LEXINGTON, Ky., Dec. 12, 2012 /PRNewswire/ -- Tempur-Pedic International Inc. (NYSE: TPX), a leading manufacturer, marketer and distributor of premium mattresses and pillows worldwide, today announced that it upsized and priced its offering of $375 million aggregate principal amount of 6.875% senior notes due 2020 (the "Notes") in a private offering to qualified institutional buyers pursuant to Rule 144A under the Securities Act of 1933, as amended (the "Securities Act"), and to certain non-U.S. persons in accordance with Regulation S under the Securities Act. The Notes will be issued at 100% of face value and will mature on December 15, 2020.  The offering of the Notes has been upsized from $350 million to $375 million.  The Notes will be general unsecured senior obligations of Tempur-Pedic and will be guaranteed on a senior unsecured basis by certain of Tempur-Pedic's subsidiaries. The offering is expected to close on December 19, 2012, subject to satisfaction of customary closing conditions.

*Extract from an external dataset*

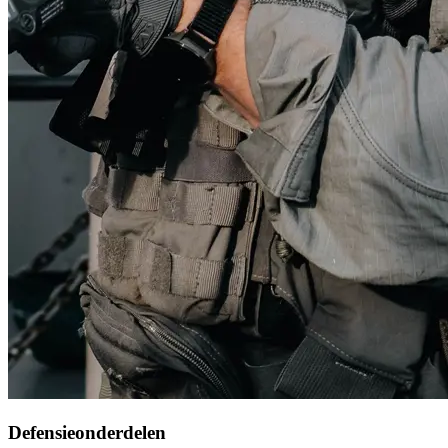
Defensieonderdelen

Tempur-Pedic also announced today that it entered into new senior secured credit facilities on December 12, 2012 with Merrill Lynch, Pierce, Fenner & Smith Incorporated, Barclays Bank PLC, J.P. Morgan Securities LLC, Wells Fargo Securities, LLC and Fifth Third Bank, as joint lead arrangers and joint bookrunning managers.  The senior secured credit facilities are comprised of (i) a revolving credit facility of $350.0 million, (ii) a term A facility of $550.0 million and (iii) a term B facility of $870.0 million. The revolving credit facility will include a sublimit for letters of credit and swingline loans, subject to certain conditions and limits.  The revolving credit facility and the term A facility will mature on the fifth anniversary of the closing, and the term B facility will mature on the seventh anniversary of the closing.  The credit facilities are expected to close and fund in connection with the acquisition of Sealy Corporation (the "Sealy Acquisition").  The obligations of the lenders to make the initial loans at closing, and the loans subsequent to closing, are subject to certain customary closing conditions.  Tempur-Pedic's existing credit facilities will remain in place until the closing of the Sealy Acquisition. 

Tempur-Pedic expects to use the net proceeds of the Notes offering, together with cash on hand and borrowings under the new senior secured credit facilities, to finance the Sealy Acquisition and to pay related fees and expenses.  Tempur-Pedic expects that proceeds from the sale of the Notes will be placed in escrow pending release upon receipt of regulatory approvals and the satisfaction of other conditions to the completion of the Sealy Acquisition.